Włodzimierz Gąsior (trener Korony Kielce): Był to kolejny emocjonujący mecz. Chyba na naszym stadionie każde spotkanie będzie podobne. Widocznie atmosfera, jaką robią kibice, i klimat sprawiają, że każda drużyna czuje się tu dobrze. GKS grał bardzo dobrą piłkę, szczególnie w pierwszej połowie, kiedy nie mogliśmy sobie dać rady z ich konsekwentną grą. Była to zupełnie inna drużyna niż podczas ostatniego spotkania z Motorem Lublin. Wyszliśmy w dość eksperymentalnym składzie, ponieważ nie mógł grać Bednarek ani Michałek, a zmęczony był Kiełb. Uważam, że w drugiej połowie nasza drużyna zagrała bardzo dobrze. Zrobiłem dwie zmiany. Zarówno Gawęcki, jak i Kiełb przyczynili się do naszego sukcesu. Pierwszy z nich kolejny raz wchodzi na boisko po przerwie i kolejny raz strzela bramkę. Mam nadzieję, że GKS będzie urywał punkty jeszcze niejednej ekipie, bo wiem, że ten zespół stać na dobry wynik.

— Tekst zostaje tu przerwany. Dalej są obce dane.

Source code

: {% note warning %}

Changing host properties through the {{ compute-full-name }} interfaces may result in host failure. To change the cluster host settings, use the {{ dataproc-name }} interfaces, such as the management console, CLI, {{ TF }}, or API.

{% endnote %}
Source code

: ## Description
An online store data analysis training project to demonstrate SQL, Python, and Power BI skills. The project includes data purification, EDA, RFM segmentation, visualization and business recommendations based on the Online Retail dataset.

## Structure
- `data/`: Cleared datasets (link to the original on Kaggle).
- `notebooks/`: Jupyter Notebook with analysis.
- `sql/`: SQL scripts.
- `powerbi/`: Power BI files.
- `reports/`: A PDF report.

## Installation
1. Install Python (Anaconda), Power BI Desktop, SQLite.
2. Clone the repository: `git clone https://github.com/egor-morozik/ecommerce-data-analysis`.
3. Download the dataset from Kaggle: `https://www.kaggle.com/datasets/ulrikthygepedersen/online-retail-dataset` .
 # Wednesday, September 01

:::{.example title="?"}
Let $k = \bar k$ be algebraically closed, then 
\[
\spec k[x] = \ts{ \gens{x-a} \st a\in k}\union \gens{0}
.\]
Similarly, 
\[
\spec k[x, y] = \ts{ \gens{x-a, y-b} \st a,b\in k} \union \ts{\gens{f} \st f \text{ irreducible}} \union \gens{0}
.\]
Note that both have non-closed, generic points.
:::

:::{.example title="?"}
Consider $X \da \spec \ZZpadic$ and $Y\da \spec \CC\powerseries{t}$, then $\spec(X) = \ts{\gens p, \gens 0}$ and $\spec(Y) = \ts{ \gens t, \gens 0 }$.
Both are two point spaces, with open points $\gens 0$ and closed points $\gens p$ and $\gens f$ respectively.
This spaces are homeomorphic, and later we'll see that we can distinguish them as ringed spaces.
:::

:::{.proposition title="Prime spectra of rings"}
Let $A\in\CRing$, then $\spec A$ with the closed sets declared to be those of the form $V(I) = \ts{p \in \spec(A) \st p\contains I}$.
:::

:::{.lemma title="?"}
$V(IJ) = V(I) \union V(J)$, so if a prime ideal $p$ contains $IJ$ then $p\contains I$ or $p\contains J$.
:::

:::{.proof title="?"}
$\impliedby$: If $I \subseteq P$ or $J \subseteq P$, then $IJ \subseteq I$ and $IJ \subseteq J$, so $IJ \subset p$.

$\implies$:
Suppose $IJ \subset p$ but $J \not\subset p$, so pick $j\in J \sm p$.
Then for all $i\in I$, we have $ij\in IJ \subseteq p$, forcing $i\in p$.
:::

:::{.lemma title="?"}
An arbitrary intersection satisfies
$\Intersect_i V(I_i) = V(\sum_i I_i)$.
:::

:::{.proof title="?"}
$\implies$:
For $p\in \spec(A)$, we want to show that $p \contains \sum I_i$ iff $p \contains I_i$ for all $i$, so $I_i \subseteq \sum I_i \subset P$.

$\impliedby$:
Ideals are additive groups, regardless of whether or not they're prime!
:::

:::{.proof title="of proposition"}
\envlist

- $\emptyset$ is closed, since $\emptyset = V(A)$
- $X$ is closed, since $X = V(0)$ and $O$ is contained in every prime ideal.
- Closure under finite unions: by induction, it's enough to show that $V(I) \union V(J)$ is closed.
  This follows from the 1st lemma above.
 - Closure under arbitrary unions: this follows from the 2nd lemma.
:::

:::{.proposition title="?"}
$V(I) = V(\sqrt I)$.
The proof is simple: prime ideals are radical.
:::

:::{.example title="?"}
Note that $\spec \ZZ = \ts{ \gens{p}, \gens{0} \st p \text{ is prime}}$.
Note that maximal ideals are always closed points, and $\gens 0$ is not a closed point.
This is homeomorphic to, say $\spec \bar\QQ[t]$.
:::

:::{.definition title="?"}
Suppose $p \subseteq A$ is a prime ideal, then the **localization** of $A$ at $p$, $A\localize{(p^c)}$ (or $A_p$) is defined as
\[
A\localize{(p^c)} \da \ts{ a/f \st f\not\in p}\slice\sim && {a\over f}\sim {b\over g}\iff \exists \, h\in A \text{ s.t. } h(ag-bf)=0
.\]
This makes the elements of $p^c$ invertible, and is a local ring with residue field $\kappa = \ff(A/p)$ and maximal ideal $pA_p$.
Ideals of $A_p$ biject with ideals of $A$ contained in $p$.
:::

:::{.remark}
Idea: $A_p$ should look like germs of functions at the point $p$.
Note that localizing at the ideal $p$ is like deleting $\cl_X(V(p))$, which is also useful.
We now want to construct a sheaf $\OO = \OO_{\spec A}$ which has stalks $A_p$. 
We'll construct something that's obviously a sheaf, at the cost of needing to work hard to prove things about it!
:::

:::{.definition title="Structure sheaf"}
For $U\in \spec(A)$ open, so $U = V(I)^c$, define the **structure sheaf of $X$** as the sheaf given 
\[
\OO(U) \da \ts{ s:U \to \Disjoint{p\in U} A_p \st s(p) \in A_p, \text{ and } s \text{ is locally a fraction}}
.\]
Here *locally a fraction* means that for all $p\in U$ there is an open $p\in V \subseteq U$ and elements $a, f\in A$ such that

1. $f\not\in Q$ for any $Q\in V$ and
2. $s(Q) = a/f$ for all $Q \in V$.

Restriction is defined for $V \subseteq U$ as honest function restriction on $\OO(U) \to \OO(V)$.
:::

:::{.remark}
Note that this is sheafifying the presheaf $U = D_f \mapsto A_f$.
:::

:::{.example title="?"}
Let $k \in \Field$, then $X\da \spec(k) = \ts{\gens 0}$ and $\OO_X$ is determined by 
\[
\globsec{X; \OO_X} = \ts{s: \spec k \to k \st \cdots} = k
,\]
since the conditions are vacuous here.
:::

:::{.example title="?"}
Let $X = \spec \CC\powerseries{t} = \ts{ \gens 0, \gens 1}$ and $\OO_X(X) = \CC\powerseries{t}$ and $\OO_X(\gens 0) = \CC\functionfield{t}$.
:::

Łukasz Szymoniak (obrońca Korony Kielce): Grałem z kontuzją pięty. Pomogłem drużynie na tyle, na ile mogłem. W drugiej połowie coraz częściej łapały mnie skurcze i musiałem zejść z boiska. Przegrywaliśmy 0:1 po moim błędzie, chociaż nie wiem dlaczego sędzia podyktował rzut wolny, bo ja nic przeciwnikowi nie zrobiłem. To on się ode mnie odbił. Na szczęście odrobiliśmy tę stratę i to my możemy cieszyć się ze zwycięstwa.
Jacek Markiewicz (pomocnik Korony Kielce): W pierwszej połowie graliśmy nieco sennie. W przerwie była rozmowa w szatni, która, jak się później okazało, pomogła. Powiedzieliśmy sobie, że musimy pokonać GKS i udało się. Nie ma dla mnie różnicy czy występuję jako defensywny pomocnik, czy stoper. Tym razem akurat grałem na obydwu pozycjach. Drużyna przyjęła mnie bardzo dobrze, wiadomo że dopiero się poznajemy, ale z meczu na mecz będzie coraz lepiej.